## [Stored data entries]

▼▼▼

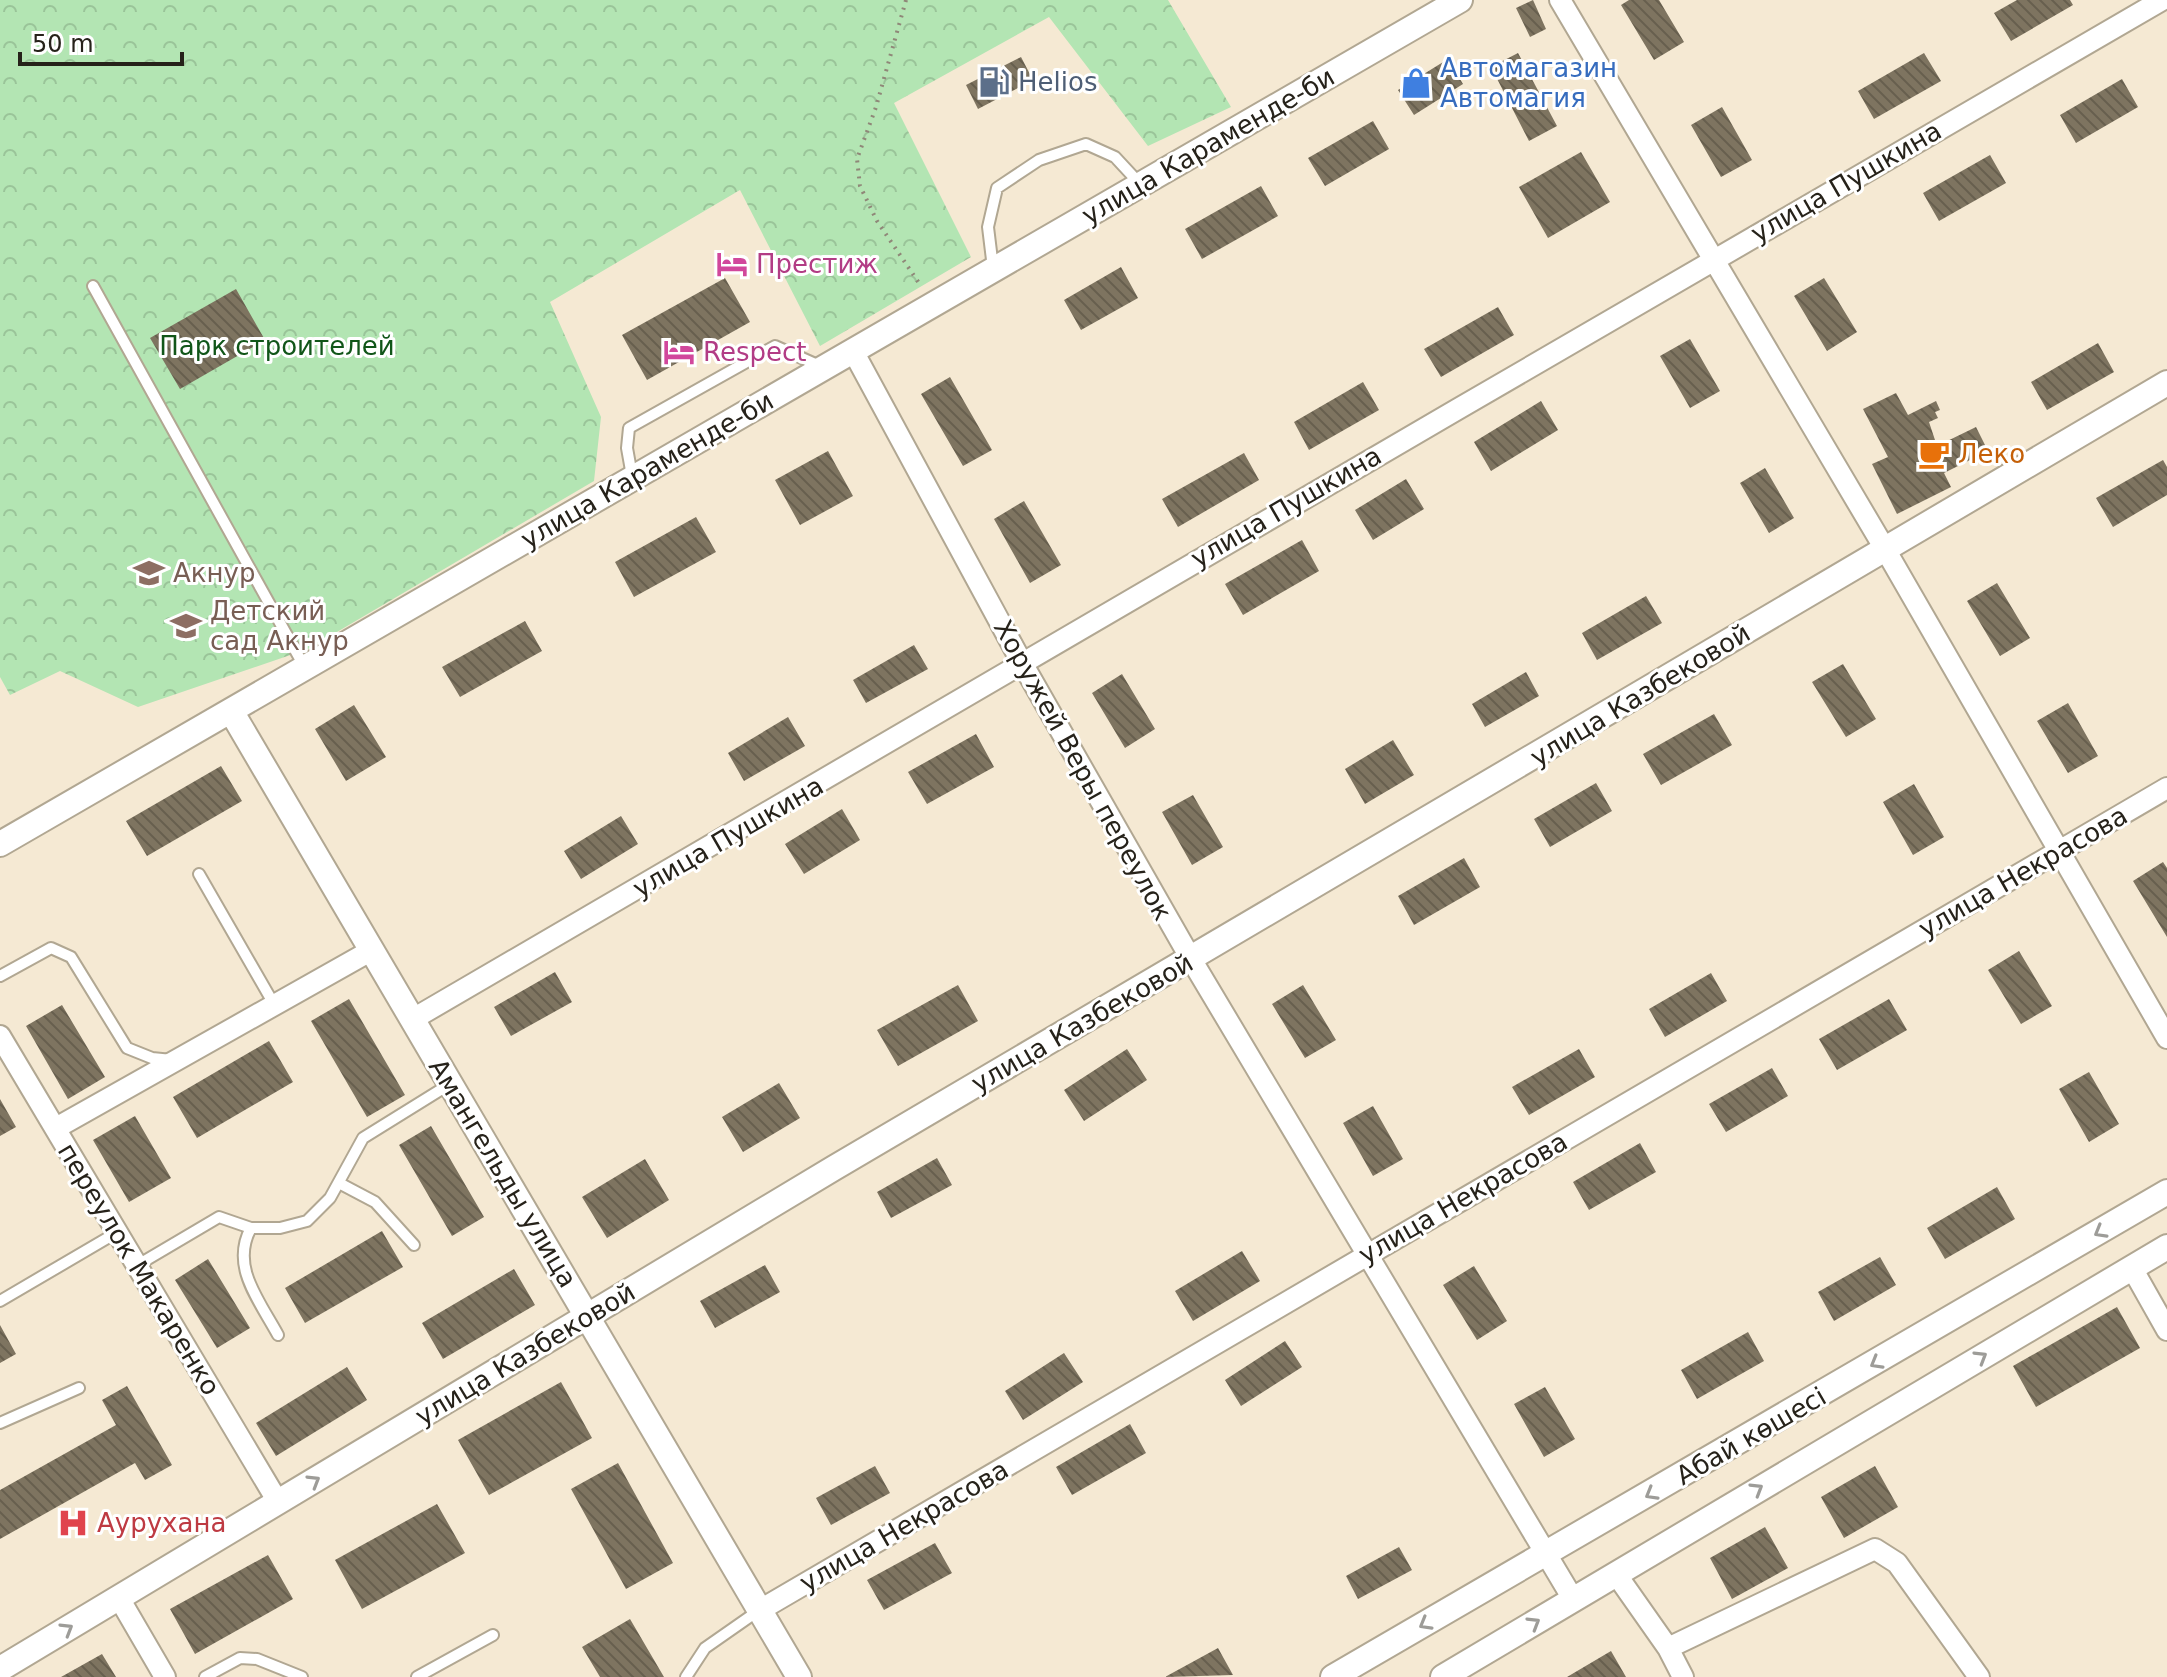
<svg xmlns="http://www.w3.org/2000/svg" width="2167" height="1677" viewBox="0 0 2167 1677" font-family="'DejaVu Sans',sans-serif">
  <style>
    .park { fill: url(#park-crowns) }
    .building { fill: url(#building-back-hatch) }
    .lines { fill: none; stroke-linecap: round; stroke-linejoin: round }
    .service-casing { stroke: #b1a792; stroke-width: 14 }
    .minor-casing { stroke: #b1a792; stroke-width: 24 }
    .tertiary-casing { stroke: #b1a792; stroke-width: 28 }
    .path { stroke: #8f8778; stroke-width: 4; stroke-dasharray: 2 6; stroke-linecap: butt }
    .service { stroke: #fff; stroke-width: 10 }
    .minor { stroke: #fff; stroke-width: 20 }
    .tertiary { stroke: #fff; stroke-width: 24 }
    .oneway { stroke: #9d9c98 }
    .labels { text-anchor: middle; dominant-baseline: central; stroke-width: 6; stroke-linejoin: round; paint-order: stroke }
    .shop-label { font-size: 26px; fill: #366cbe; stroke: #fff; text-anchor: start }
    .service-label { font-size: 26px; fill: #4e5e75; stroke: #fff; text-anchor: start }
    .street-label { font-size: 26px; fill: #26221a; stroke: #fff }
    .hotel-label { font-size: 26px; fill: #b23c85; stroke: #fff; text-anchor: start }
    .park-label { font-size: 26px; fill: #115619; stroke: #fff }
    .food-label { font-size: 26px; fill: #c56008; stroke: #fff; text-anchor: start }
    .education-label { font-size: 26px; fill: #785e54; stroke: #fff; text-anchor: start }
    .health-label { font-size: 26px; fill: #be3a42; stroke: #fff; text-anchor: start }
  </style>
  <defs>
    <pattern id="park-crowns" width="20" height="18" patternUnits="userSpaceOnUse" patternTransform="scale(2)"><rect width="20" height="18" fill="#b3e5b3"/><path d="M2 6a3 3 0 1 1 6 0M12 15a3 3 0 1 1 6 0" fill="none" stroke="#9ac499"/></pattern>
    <pattern id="building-back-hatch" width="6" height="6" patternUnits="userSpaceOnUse" patternTransform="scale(2)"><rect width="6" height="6" fill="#7e7460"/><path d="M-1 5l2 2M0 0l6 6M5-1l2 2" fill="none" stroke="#675f4e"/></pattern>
  </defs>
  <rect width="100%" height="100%" fill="#f5e9d3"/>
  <!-- park -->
  <path class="park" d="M0 0H1168L1231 107 1148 146 1049 17 894 103 971 257 820 346 740 190 550 302 601 417 594 481 308 649 138 707 60 671 10 695 0 677Z"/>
  <!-- building -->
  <path class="building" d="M1533 0 1546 29 1530 37 1516 8Z
    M1629 0H1659L1684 42 1654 60 1621 5Z
    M2017 0H2070L2073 5 2011 41 1994 13Z
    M1518 53 1557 126 1529 141 1491 67Z
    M1924 53 1941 81 1874 119 1858 91Z
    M1021 57 1033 80 978 109 966 85Z
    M1448 59 1463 84 1414 115 1398 90Z
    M2122 79 2138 107 2076 143 2060 115Z
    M1722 107 1752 160 1721 177 1691 125Z
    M1373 121 1389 149 1325 186 1308 158Z
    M1581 152 1610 202 1548 238 1519 187Z
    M1990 155 2006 183 1939 221 1923 193Z
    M1261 186 1278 216 1202 259 1185 229Z
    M1121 267 1138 298 1081 330 1064 300Z
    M725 278 750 322 647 380 622 335Z
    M1824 278 1857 332 1827 351 1794 296Z
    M236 289 265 340 180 389 150 338Z
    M1498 307 1514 335 1441 377 1424 349Z
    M1690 339 1720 391 1690 408 1660 356Z
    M2098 343 2114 372 2047 410 2031 382Z
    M950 377 992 450 963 466 921 394Z
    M1363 382 1379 410 1309 450 1294 422Z
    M1896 393 1908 415 1936 401 1940 410 1935 412 1938 418 1929 422 1937 446 1976 427 1988 451 1944 473 1951 487 1897 514 1872 464 1888 457 1863 409Z
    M1541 401 1558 430 1491 471 1474 442Z
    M828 451 853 496 800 525 775 480Z
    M1244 453 1259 480 1178 527 1162 499Z
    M2163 460 2167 467V495L2113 527 2096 498Z
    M1765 468 1794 518 1769 533 1740 483Z
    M1406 479 1424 509 1373 540 1355 510Z
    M1024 501 1061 565 1030 583 994 519Z
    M696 517 716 552 634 597 615 562Z
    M1302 540 1319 571 1243 615 1225 584Z
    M1997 583 2030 638 2000 656 1967 601Z
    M1646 596 1662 623 1597 660 1582 633Z
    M525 621 542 651 460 697 442 667Z
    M914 645 928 669 866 703 853 680Z
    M1843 664 1876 719 1846 737 1812 682Z
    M1526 672 1539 696 1485 727 1472 704Z
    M1122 674 1155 729 1125 748 1092 693Z
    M2068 703 2098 756 2068 773 2037 721Z
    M354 705 386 757 346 781 315 729Z
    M1714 714 1732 745 1661 785 1643 754Z
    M788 717 805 746 744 781 728 753Z
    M976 734 994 767 927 804 908 772Z
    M1393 740 1414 775 1365 804 1345 769Z
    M221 766 242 801 147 856 126 821Z
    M1596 783 1612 811 1550 847 1534 819Z
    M1914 784 1944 837 1913 855 1883 802Z
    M1193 795 1223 847 1192 865 1162 812Z
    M842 809 860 840 804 874 785 844Z
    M621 816 638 844 581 879 564 851Z
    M1464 858 1480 887 1414 925 1398 896Z
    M2163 862 2167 868V937L2133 881Z
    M2019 951 2052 1006 2021 1024 1988 970Z
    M555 972 572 1002 511 1036 494 1007Z
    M1711 973 1727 1001 1665 1037 1649 1009Z
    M958 985 978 1021 898 1066 877 1030Z
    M1303 985 1336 1040 1305 1058 1272 1004Z
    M349 999 405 1095 367 1117 311 1021Z
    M1889 999 1907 1030 1837 1070 1819 1039Z
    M62 1005 105 1077 68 1099 26 1026Z
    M269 1041 293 1082 197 1138 173 1097Z
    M1127 1049 1147 1080 1084 1121 1064 1090Z
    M1579 1049 1595 1077 1529 1115 1512 1087Z
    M1772 1068 1788 1096 1726 1132 1709 1104Z
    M2089 1072 2119 1124 2089 1142 2059 1089Z
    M779 1083 800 1118 743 1152 722 1117Z
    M0 1099 16 1127 0 1136Z
    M1373 1106 1403 1159 1373 1176 1343 1123Z
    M135 1116 171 1178 129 1202 93 1140Z
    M431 1126 484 1217 452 1236 399 1145Z
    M1640 1143 1656 1172 1589 1210 1573 1182Z
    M937 1158 952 1185 891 1218 877 1192Z
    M645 1159 669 1200 607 1238 582 1197Z
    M1997 1187 2015 1219 1945 1259 1927 1228Z
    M382 1231 403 1267 305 1323 285 1288Z
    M1242 1251 1260 1281 1193 1321 1175 1291Z
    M1880 1257 1896 1285 1834 1321 1818 1292Z
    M208 1259 250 1328 217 1348 175 1280Z
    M765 1265 780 1292 715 1328 700 1301Z
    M1474 1266 1507 1321 1477 1340 1443 1285Z
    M514 1269 535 1305 443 1359 422 1323Z
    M2117 1307 2140 1348 2036 1407 2013 1366Z
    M0 1325 16 1354 0 1363Z
    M1748 1332 1764 1361 1697 1399 1681 1370Z
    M1285 1341 1302 1367 1241 1406 1225 1380Z
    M1064 1353 1083 1382 1023 1420 1005 1391Z
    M347 1367 367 1400 276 1456 256 1423Z
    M561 1382 592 1438 489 1495 458 1440Z
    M127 1386 172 1465 145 1480 135 1463 0 1539V1490L116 1425 102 1400Z
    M1545 1387 1575 1439 1544 1457 1514 1404Z
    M1130 1424 1146 1453 1072 1495 1056 1467Z
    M618 1463 673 1563 626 1589 571 1489Z
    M875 1466 890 1493 831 1525 816 1498Z
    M1875 1466 1898 1507 1844 1538 1821 1497Z
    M437 1504 465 1553 362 1609 335 1560Z
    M1765 1527 1788 1568 1732 1599 1710 1558Z
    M935 1543 952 1573 884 1610 867 1580Z
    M1399 1547 1412 1570 1358 1599 1346 1576Z
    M268 1555 293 1599 195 1654 170 1609Z
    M630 1619 664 1677H600L582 1647Z
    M1218 1648 1233 1675 1165 1677Z
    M1611 1651 1626 1677H1567Z
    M102 1654 116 1677H61Z"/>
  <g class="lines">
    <defs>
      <path id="service" d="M993 268 988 227 997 188 1039 160 1086 144 1115 157 1141 185
        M93 286 304 666
        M632 476 627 448 629 428 775 346 822 367
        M199 874 275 1006
        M0 976 51 948 71 957 127 1048 152 1058 172 1060
        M339 1183 375 1202 414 1245
        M251 1228C230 1266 259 1300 278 1335
        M136 1266 219 1217 251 1228H280L307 1221 330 1198 363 1138 450 1084
        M0 1301 116 1233
        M0 1423 79 1388
        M205 1677 240 1658 257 1659 302 1677
        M417 1677 493 1635
        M686 1677 705 1648 758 1611"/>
      <path id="minor" d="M1560 0 1885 549 2167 1038
        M853 351 1022 663 1191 959 1573 1599
        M413 1019C997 682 1577 336 2162 0
        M0 1036 278 1502
        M56 1128 372 950
        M2132 1268 2167 1330
        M1616 1574 1668 1648 1683 1677
        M119 1598 165 1677
        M760 1610 2167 788
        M1668 1648 1875 1549 1897 1563 1979 1677"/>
      <path id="tertiary" d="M231 711 799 1677
        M0 844 1460 0
        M0 1669 834 1168 2167 383
        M1333 1677 2167 1192
        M1443 1677 2167 1247"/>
    </defs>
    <!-- service casing -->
    <use href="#service" class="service-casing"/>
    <!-- minor casing -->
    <use href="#minor" class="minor-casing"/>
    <!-- tertiary casing -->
    <use href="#tertiary" class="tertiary-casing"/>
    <!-- path -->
    <path class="path" d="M906 0 876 107 857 159 860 186 877 221 921 286"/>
    <!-- service -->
    <use href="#service" class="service"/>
    <!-- minor -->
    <use href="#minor" class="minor"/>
    <!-- tertiary -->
    <use href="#tertiary" class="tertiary"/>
  </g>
  <!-- one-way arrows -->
  <defs><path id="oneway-chevron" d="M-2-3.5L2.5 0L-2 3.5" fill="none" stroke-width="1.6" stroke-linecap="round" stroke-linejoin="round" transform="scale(2)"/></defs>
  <g class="oneway">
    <use href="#oneway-chevron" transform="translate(2100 1232) rotate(150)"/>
    <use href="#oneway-chevron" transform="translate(1981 1357) rotate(-31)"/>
    <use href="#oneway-chevron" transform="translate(1876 1363) rotate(150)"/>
    <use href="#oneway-chevron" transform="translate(314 1481) rotate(-31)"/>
    <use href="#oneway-chevron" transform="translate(1757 1489) rotate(-31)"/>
    <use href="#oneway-chevron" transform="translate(1651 1494) rotate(150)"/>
    <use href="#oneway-chevron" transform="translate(1534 1623) rotate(-31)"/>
    <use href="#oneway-chevron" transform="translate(1425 1624) rotate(150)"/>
    <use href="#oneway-chevron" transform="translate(67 1629) rotate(-31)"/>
  </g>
  <!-- icons -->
  <defs>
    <symbol id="fuel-bare" viewBox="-9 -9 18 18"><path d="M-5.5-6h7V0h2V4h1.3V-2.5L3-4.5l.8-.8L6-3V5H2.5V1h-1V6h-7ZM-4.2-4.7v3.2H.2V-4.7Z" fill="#5c6f8a" stroke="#fff" stroke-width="2.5" paint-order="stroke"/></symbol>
    <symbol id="shop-bare" viewBox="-9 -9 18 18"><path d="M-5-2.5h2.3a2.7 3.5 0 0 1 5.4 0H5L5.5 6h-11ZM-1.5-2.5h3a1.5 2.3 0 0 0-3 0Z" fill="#3f7fe0" stroke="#fff" stroke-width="2.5" paint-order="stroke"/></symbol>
    <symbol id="hotel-bare" viewBox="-9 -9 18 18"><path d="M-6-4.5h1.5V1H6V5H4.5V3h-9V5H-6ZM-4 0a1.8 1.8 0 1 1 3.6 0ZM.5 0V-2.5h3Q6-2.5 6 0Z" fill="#d1479c" stroke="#fff" stroke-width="2.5" paint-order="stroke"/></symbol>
    <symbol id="cafe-bare" viewBox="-9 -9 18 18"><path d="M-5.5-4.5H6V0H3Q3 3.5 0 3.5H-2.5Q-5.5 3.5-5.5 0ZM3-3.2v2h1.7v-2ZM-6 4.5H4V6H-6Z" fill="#e8710a" stroke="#fff" stroke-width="2.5" paint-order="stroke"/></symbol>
    <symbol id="school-bare" viewBox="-9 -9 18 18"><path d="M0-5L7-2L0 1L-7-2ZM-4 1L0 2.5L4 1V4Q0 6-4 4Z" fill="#8d6e63" stroke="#fff" stroke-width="2.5" paint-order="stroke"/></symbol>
    <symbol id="hospital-bare" viewBox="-9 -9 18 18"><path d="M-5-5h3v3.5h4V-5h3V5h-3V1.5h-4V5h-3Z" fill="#e0444e" stroke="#fff" stroke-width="2.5" paint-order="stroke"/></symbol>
  </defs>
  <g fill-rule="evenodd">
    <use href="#fuel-bare" x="972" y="60" width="44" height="44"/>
    <use href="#shop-bare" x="1394" y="61" width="44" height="44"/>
    <use href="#hotel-bare" x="710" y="242" width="44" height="44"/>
    <use href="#hotel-bare" x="657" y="330" width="44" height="44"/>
    <use href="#cafe-bare" x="1912" y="432" width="44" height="44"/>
    <use href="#school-bare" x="127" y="551" width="44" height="44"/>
    <use href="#school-bare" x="164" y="604" width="44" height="44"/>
    <use href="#hospital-bare" x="51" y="1501" width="44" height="44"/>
  </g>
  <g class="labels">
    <!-- shop labels -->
    <g class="shop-label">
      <text x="1440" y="68">Автомагазин<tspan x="1440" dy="30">Автомагия</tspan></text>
    </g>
    <!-- service labels -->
    <g class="service-label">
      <text x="1018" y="82">Helios</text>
    </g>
    <!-- street labels -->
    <g class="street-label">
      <text transform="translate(1208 146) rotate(-30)">улица Караменде-би</text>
      <text transform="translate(1846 182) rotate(-30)">улица Пушкина</text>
      <text transform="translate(647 470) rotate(-30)">улица Караменде-би</text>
      <text transform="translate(1286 507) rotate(-30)">улица Пушкина</text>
      <text transform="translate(1640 695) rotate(-31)">улица Казбековой</text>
      <text transform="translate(1083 770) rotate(61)">Хоружей Веры переулок</text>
      <text transform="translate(728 837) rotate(-30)">улица Пушкина</text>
      <text transform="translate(2023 872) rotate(-30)">улица Некрасова</text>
      <text transform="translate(1082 1023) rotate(-30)">улица Казбековой</text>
      <text transform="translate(503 1173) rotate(59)">Амангельды улица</text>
      <text transform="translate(1463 1198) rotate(-30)">улица Некрасова</text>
      <text transform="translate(139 1269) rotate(59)">переулок Макаренко</text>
      <text transform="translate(525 1354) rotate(-31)">улица Казбековой</text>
      <text transform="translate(1751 1436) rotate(-30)">Абай көшесі</text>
      <text transform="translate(904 1526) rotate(-30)">улица Некрасова</text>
    </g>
    <!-- hotel labels -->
    <g class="hotel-label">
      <text x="756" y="264">Престиж</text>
      <text x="703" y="352">Respect</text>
    </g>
    <!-- park labels -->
    <g class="park-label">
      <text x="277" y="346">Парк строителей</text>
    </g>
    <!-- food labels -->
    <g class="food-label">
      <text x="1958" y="454">Леко</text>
    </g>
    <!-- education labels -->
    <g class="education-label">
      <text x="173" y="573">Акнур</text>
      <text x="210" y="611">Детский<tspan x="210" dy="30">сад Акнур</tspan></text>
    </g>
    <!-- health labels -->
    <g class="health-label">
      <text x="97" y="1523">Аурухана</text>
    </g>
  </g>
  <!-- scale -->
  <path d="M20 52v12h162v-12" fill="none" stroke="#26221a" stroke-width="4"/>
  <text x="32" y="52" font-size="24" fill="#26221a" stroke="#ffffff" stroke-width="6" paint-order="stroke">50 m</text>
</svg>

▲▲▲

## [Work order]
Consider the entries above and return each line with the string "lines".

## [Answer to this problem]
    .lines { fill: none; stroke-linecap: round; stroke-linejoin: round }
  <g class="lines">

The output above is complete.